Pulling admin costs out of routine care could make a material dent in medical costs. Shifting routine care to persons of lesser but adequate expertise could also help.
If people could purchase major medical insurance and maintain a Health Savings Account on a tax-preferred basis for the routine, we could save. Note that this is the precise opposite premise from Obamacare where all medical care, no matter how trivial, will involve passing papers from Cheyenne to Washington. This savings could reach a few per cent of GDP.
I envision people choosing to purchase catastrophic coverage with health savings accounts sopping the extra dollars paid now. These dollars can pay for routine care or be saved for later in life when the body fails.

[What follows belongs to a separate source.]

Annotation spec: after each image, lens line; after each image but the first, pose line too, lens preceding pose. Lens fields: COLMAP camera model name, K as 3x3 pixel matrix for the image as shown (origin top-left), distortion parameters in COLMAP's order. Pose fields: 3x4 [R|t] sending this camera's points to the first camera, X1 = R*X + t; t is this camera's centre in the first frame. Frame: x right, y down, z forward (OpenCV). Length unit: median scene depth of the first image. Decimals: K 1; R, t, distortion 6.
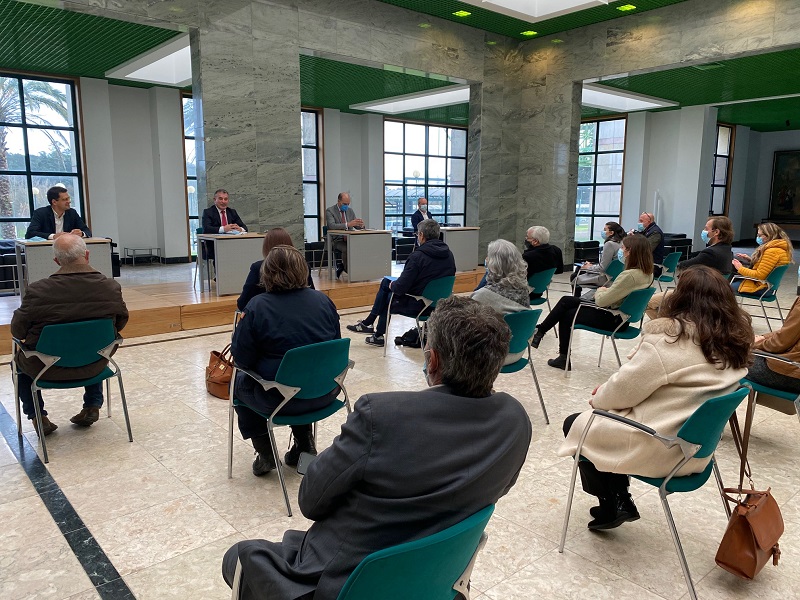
lens RADIAL K [[608.6, 0, 401.2], [0, 608.6, 300.4], [0, 0, 1]] dist [0.000476, -0.000129]
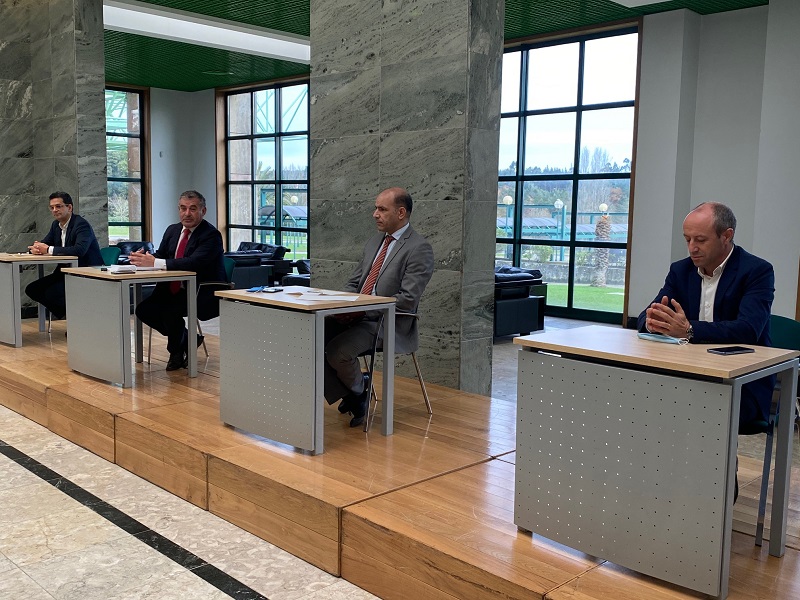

I would also allow the insurers to pay no-claims bonuses under some circumstances. One circumstance might be a healthy lifestyle where the most dangerous pleasures are foregone – obviously obesity, perhaps smoking although there is a cost to the blood test; lack of drug and alcohol abuse could also generate a bonus. Bonuses would be paid to the HSA.
I would further permit insurers to differentiate a no-claims bonus by age or sex; such that most young men could receive in the form of the bonus some fraction of their overcharge. Suppose the market average charge is equal to the charge for a man of 55, a man of 22’s market charge might be a tenth of that. I would allow the insurers to pay a fraction (half?) of that overcharge to the HSAs of all those who are overcharged.
In lieu of a tax, I would set penalties for acquiring insurance upon sickness. After a short (6 month?) period for all to acquire insurance, failure to do so would generate future penalty. I would mandate that insurers increase their deductibles by the premiums not paid (accreted for the time value of money) plus a penalty for each uninsured year – say $1,000 for the first year $2,000 for the second etc. I believe this carrot and stick would lure healthy people to purchase health insurance.
If people understand the costs of their medical treatment, they will in the aggregate purchase more wisely than when they do not understand and bear those costs.
Some sort of subsidy – health stamps – for the poor could be added.
Note that this proposal connotes decoupling health insurance from employment. HR departments (the devil’s spawn) would have less to do.
We should put more money into administering Medicare such as to lower costs.
We could perhaps ameliorate the dread Medicaid spend-down by placing a lien on assets instead of requiring their liquidation. The lien would allow people to use their assets for living but would forbid them transferring those assets to others. The assets would be collected at death. I have no clear picture of the costs of such a change – they might be prohibitive.